WHAT THE TASK ASKS ::
All that is wanted is a word-for-word retyping of the lines from the one containing "осмосной водоподготовкой" through the end of the material below.

SOURCE RECORDS ::
_ _ _ _ _
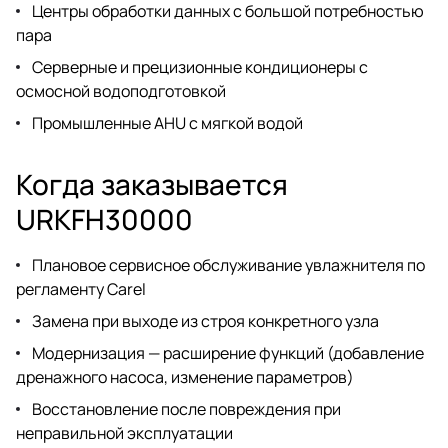
Центры обработки данных с большой потребностью
пара
Серверные и прецизионные кондиционеры с
осмосной водоподготовкой
Промышленные AHU с мягкой водой
Когда заказывается
URKFH30000
Плановое сервисное обслуживание увлажнителя по
регламенту Carel
Замена при выходе из строя конкретного узла
Модернизация — расширение функций (добавление
дренажного насоса, изменение параметров)
Восстановление после повреждения при
неправильной эксплуатации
_ _ _ _ _
RESULT OF THE EXERCISE ::
осмосной водоподготовкой
Промышленные AHU с мягкой водой
Когда заказывается
URKFH30000
Плановое сервисное обслуживание увлажнителя по
регламенту Carel
Замена при выходе из строя конкретного узла
Модернизация — расширение функций (добавление
дренажного насоса, изменение параметров)
Восстановление после повреждения при
неправильной эксплуатации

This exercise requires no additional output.